→ ACTIVITY: Where a line of the data holds the word "root", copy that line.
[[ SOURCE DATA open ]]
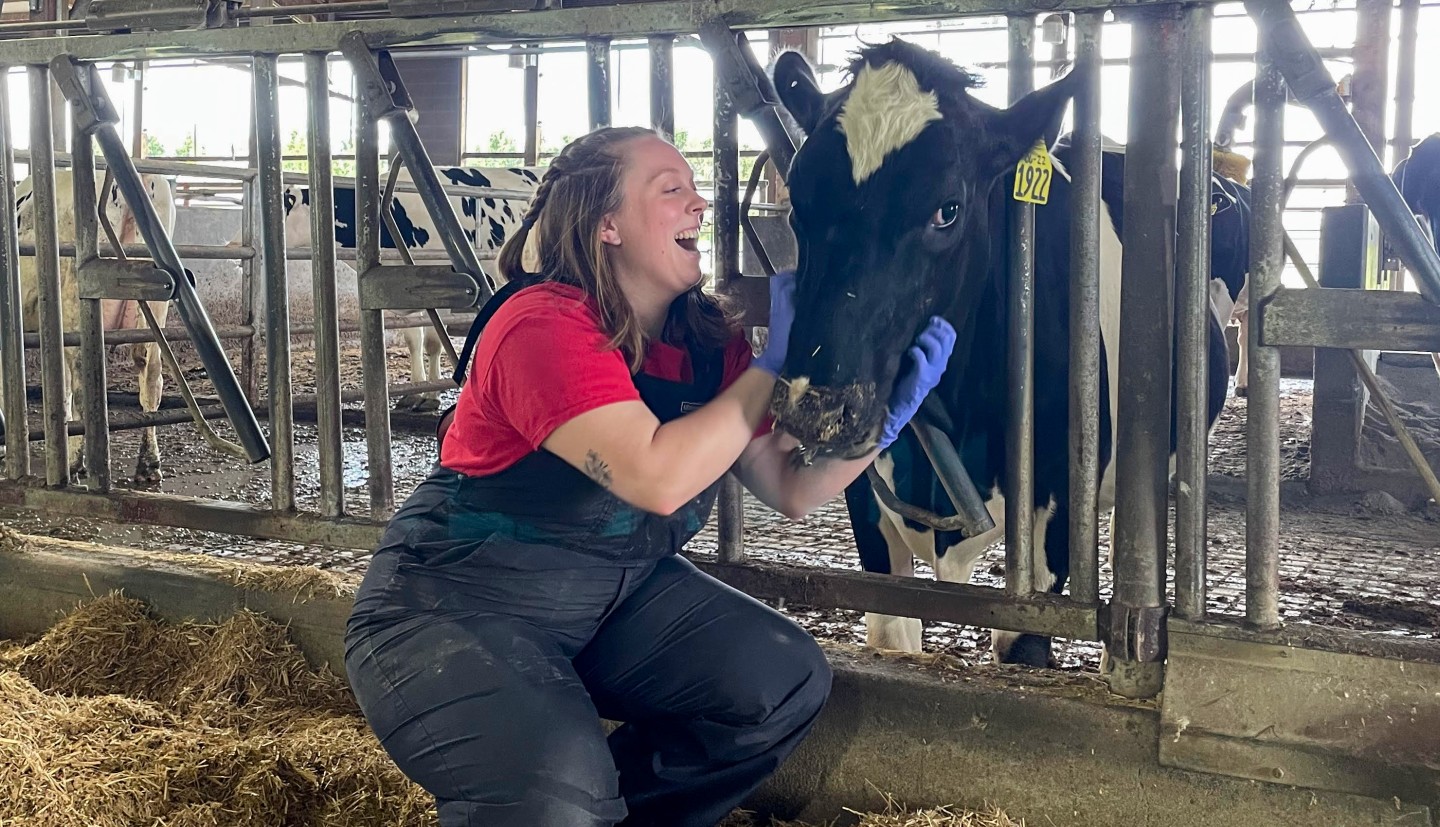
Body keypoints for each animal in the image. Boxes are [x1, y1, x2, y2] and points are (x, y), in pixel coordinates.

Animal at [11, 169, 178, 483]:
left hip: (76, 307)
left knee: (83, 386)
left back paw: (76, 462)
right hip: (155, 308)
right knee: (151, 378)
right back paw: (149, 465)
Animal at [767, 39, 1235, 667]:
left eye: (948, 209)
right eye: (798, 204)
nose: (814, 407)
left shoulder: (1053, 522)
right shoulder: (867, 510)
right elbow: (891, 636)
[[ SOURCE DATA closed ]]
[[ SOURCE DATA open ]]
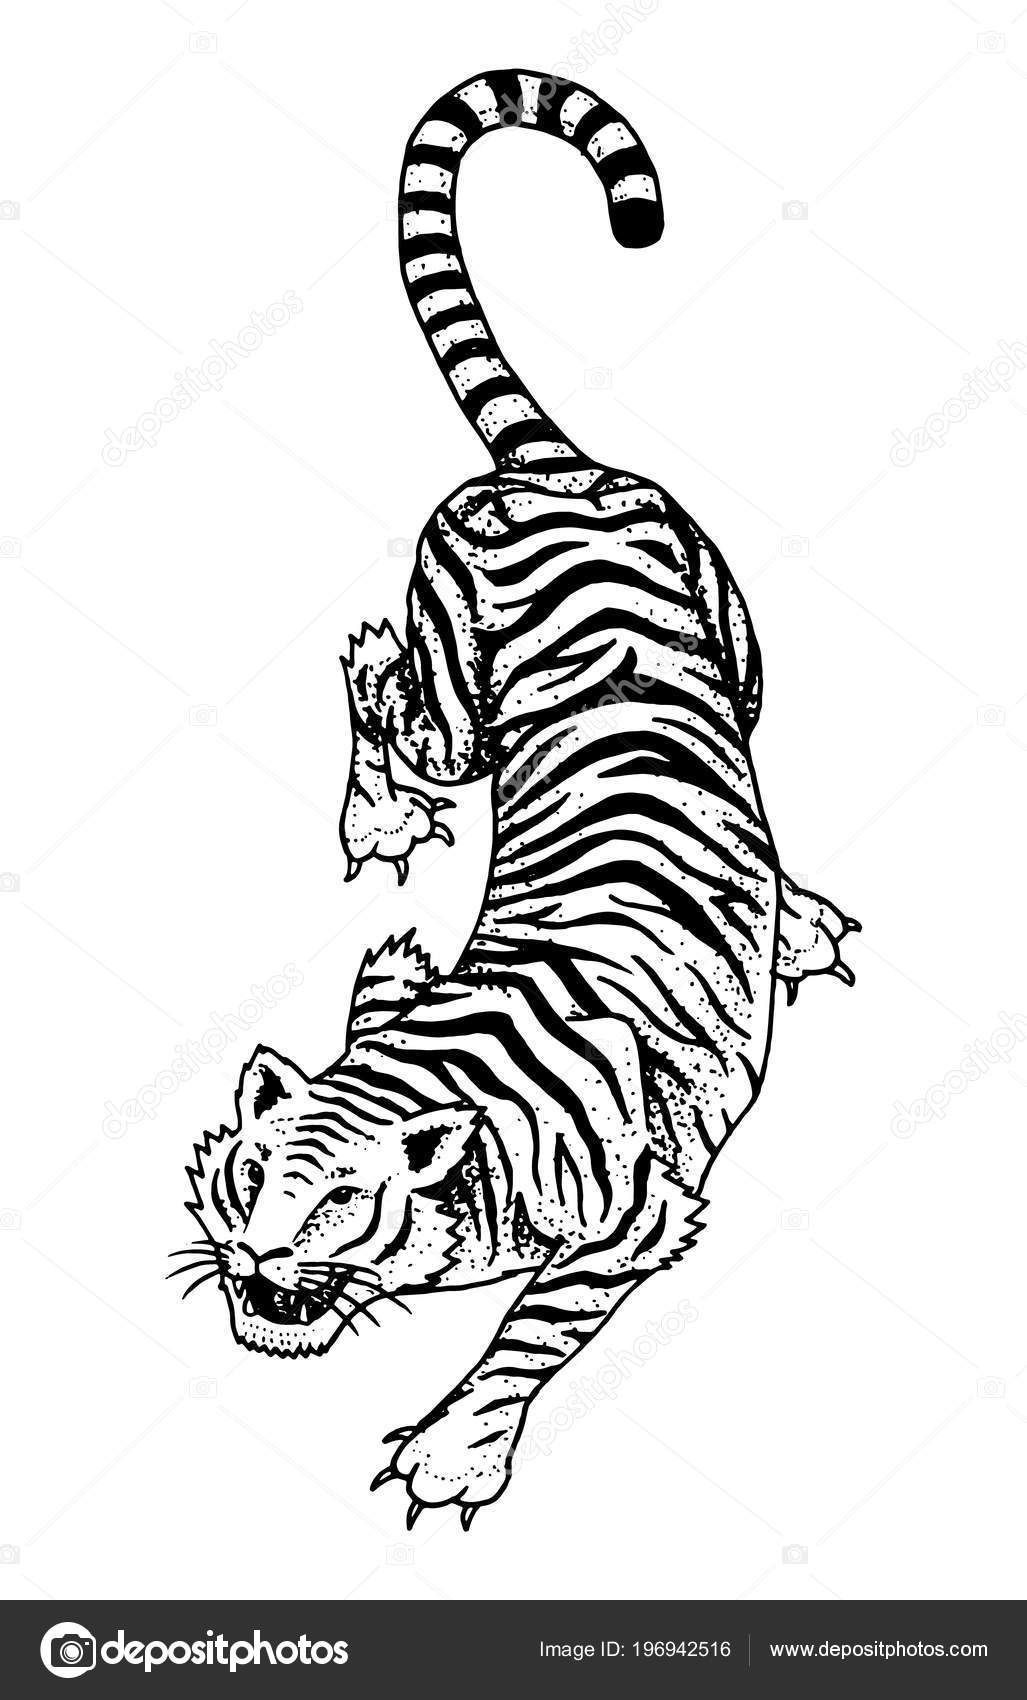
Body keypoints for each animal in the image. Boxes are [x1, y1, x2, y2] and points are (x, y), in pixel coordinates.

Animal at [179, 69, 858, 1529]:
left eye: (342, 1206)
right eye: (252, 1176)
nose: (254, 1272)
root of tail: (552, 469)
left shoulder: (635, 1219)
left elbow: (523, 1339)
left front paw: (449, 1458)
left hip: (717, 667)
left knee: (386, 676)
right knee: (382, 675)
[[ SOURCE DATA closed ]]
[[ SOURCE DATA open ]]
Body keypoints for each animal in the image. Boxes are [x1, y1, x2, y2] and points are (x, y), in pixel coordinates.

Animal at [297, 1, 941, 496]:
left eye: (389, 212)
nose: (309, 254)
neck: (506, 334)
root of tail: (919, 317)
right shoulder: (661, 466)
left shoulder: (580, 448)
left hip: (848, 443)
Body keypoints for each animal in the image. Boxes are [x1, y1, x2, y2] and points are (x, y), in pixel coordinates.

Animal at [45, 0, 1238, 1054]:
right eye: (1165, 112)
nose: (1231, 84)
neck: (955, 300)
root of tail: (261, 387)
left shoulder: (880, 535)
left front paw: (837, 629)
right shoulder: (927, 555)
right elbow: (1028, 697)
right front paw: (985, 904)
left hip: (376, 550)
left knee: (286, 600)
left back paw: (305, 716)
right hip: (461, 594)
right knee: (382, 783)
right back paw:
[[ SOURCE DATA closed ]]
→ TASK RESULT:
root of tail: (552, 469)
root of tail: (919, 317)
root of tail: (261, 387)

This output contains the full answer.